» Material for the task

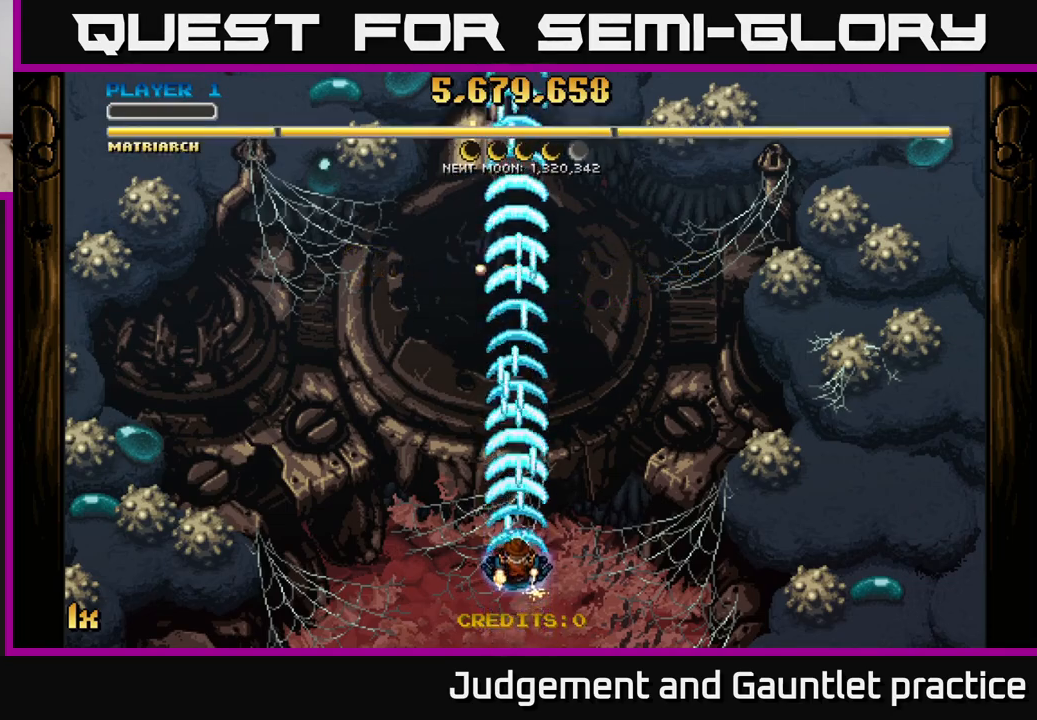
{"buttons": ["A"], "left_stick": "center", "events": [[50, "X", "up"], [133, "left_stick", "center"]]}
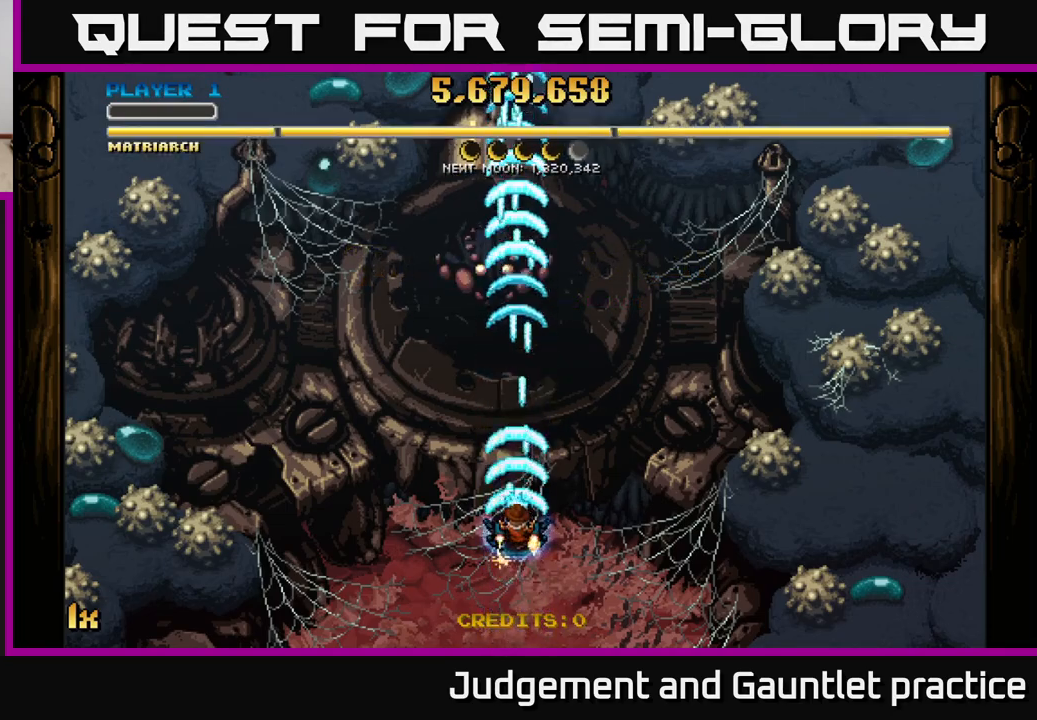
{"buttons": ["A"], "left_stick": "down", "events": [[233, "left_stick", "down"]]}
==
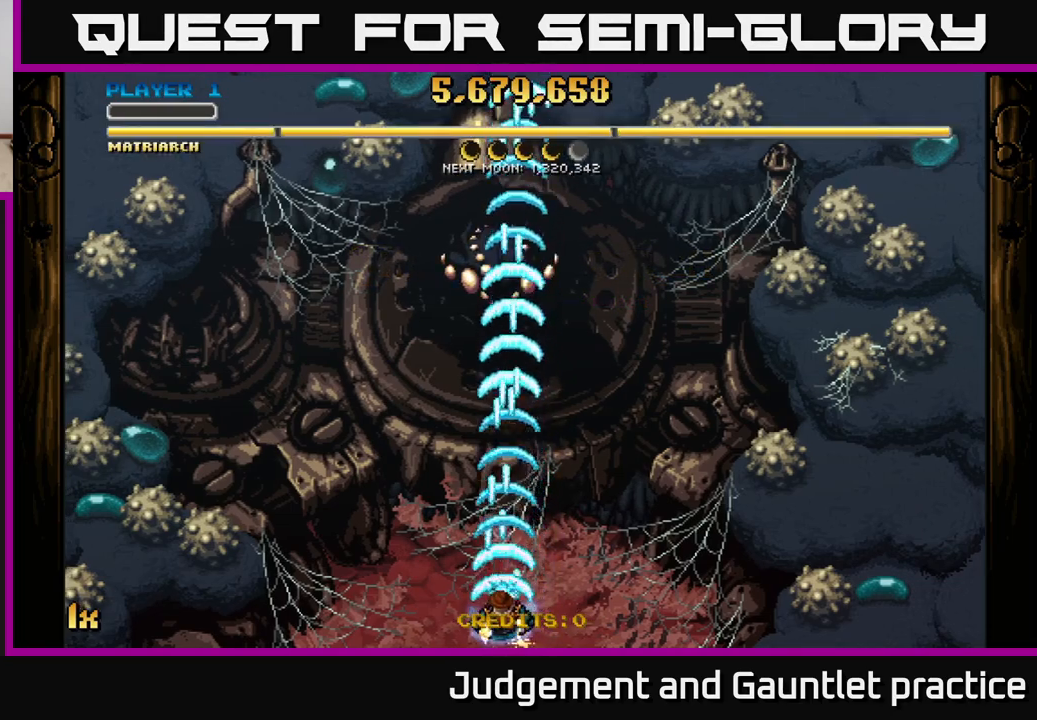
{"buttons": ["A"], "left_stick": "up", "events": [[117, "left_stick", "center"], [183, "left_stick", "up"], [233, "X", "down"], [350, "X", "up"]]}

» Problem description
Look through the entries above and list every line containing "down".

» Output
{"buttons": ["A"], "left_stick": "down", "events": [[233, "left_stick", "down"]]}
{"buttons": ["A"], "left_stick": "up", "events": [[117, "left_stick", "center"], [183, "left_stick", "up"], [233, "X", "down"], [350, "X", "up"]]}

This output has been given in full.